E non possiamo certo affermare se non lo avesse fatto Jobs, ci avrebbe pensato qualcun altro; gli strumenti tecnologicamente avanzati di cui disponiamo oggi hanno preso ispirazione soltanto dalle sue idee.
Avremmo dovuto aspettare ancora chissà quanti anni prima di avere un meccanismo user-friendly per disporre di musica in formato elettronico senza rubarla continuando a masterizzare i CD, il che vuol dire che produrremmo ancora centinaia di milioni di CD con custodie in plastica.
Non esisterebbero i 34.000 posti di lavoro a tempo pieno creati dalla Apple, per non parlare di tutti i lavori di manifattura che gravitano intorno alla società.
Non esisterebbe neppure la ricchezza che l’azienda ha creato per milioni di americani che hanno puntato su di essa.
Non esisterebbe la video conferenza, i nostri computer continuerebbero ad andare in tilt… E’ possibile quantificare il valore di tutto il tempo non più sprecato per aggiustarli?
Faremmo a meno di un intero modo di pensare, sui computer, sulla leadership, sul business… sul nostro potenziale.
La verità è che ciò che conta davvero è il modo in cui utilizziamo il tempo su questa terra, non quanti soldi doniamo; il coraggio e l’energia che spendiamo nel combattere il cinismo e la mediocrità, affrontando chi cerca di calpestare i nostri sogni e sfruttando al massimo il nostro potenziale.
Se consideriamo tutto questo, allora possiamo affermare che non esiste un filantropo più grande di Steve Jobs.

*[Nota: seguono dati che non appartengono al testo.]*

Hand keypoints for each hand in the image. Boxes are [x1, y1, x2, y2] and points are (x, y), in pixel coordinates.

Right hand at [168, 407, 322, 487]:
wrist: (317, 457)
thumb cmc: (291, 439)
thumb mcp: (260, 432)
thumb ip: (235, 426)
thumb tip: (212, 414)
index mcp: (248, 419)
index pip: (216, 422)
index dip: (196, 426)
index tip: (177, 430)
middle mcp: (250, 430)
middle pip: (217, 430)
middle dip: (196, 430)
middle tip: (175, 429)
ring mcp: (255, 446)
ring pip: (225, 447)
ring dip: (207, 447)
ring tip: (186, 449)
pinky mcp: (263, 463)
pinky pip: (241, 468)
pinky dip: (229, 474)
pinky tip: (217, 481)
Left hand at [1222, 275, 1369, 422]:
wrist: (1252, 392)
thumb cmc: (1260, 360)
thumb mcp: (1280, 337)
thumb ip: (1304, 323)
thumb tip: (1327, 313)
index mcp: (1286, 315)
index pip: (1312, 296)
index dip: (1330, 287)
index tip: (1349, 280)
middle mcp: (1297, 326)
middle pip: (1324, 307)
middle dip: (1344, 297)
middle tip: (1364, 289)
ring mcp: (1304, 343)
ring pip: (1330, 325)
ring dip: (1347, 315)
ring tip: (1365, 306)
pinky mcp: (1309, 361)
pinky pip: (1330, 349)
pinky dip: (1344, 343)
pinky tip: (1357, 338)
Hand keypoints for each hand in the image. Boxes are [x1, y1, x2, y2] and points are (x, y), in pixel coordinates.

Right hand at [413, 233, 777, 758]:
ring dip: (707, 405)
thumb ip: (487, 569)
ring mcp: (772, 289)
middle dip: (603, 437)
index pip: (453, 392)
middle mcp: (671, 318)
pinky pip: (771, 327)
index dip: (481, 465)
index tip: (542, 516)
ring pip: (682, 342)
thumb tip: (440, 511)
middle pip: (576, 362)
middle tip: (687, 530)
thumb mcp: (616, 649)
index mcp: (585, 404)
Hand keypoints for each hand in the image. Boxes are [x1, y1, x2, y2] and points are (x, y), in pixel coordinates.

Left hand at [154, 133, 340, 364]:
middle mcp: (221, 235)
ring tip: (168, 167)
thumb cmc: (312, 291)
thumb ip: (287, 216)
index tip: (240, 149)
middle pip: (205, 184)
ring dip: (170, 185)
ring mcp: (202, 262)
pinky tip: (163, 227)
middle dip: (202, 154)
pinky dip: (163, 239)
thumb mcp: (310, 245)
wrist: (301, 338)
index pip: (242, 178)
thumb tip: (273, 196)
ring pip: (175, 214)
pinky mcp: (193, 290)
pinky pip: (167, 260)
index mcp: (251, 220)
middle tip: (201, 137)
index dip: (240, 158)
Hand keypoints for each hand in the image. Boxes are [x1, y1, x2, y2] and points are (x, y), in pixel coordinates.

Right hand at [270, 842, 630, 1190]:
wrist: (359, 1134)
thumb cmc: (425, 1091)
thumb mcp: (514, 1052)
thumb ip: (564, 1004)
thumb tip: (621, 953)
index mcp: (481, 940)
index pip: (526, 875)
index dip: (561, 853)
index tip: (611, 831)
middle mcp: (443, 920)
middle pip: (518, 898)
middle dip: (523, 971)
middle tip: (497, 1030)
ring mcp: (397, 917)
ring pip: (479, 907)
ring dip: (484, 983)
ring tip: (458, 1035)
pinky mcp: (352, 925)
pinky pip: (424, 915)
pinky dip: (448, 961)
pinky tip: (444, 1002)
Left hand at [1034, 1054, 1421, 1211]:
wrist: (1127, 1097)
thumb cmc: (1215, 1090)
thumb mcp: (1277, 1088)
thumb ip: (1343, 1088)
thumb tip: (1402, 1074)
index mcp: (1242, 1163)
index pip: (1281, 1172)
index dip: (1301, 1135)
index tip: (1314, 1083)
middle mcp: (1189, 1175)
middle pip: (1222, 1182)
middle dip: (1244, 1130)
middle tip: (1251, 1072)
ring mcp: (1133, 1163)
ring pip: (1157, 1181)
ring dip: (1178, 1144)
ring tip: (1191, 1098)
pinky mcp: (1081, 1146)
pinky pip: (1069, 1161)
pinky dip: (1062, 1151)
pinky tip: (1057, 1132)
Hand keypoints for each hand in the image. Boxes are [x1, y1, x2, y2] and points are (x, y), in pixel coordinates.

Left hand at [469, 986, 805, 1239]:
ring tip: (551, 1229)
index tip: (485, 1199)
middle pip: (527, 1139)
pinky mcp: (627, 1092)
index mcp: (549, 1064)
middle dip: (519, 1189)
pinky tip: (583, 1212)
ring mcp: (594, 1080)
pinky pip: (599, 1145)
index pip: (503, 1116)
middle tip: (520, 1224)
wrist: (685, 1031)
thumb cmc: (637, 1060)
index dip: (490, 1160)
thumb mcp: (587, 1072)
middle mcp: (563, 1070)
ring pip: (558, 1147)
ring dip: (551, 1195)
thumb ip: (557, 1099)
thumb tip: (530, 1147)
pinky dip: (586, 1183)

Se mai un uomo ha dato un contributo importante all’umanità intera, quest’uomo è lui. E lo ha fatto mentre lottava contro il cancro.
Durante una recente intervista, Bono difende Jobs, affermando che la Apple è stata la più generosa sostenitrice del Global Fund to Fight AIDS, Tuberculosis and Malaria, con donazioni di decine di milioni di dollari. Inoltre Bono affermò che il fatto che una persona abbia tantissimi impegni non implica che non abbia a cuore il bene comune. Steve Jobs ha consacrato la sua vita al progresso dell’umanità, non al suo piacere personale; non ci troviamo di fronte ad un uomo che ha trascorso la vita a costruire case o yachts, ossessionato dall’idea di come spendere i suoi miliardi per il suo piacere personale; non si può nemmeno dire che abbia mai avuto molto tempo libero per dedicarsi a sé stesso.
E a quanto pare, le sorprese di Jobs non finiscono qui… quest’uomo e la sua visione, doneranno ancora molto all’umanità”.
Questo commento alla morte di Steve Jobs che mi ha passato una mia collaboratrice in inglese, è tratto dal blog di Dan Pallotta, un vivace studioso italoamericano, (e che io mi sono limitato a tradurre), è davvero bello, lucido, chiaro. Rappresenta Steve Jobs non solo come un grande imprenditore, e un grande creativo, ma soprattutto come un uomo impegnato a fare bene ciò che più gli piaceva (e quindi che gli riusciva meglio).
Steve Jobs ha consacrato la sua vita al progresso dell’umanità, ha unito bene comune e piacere personale. Jobs è stato uno di quegli uomini, non rari ma rarissimi, che ha sempre saputo far coincidere la realizzazione di se stesso e dei propri obiettivi, la creazione di opportunità per sé con la creazione di opportunità e di benessere anche per gli altri. E tutto questo sia per indole, sia per coraggio, sia per capacità, sia soprattutto per il suo grande attaccamento al reale.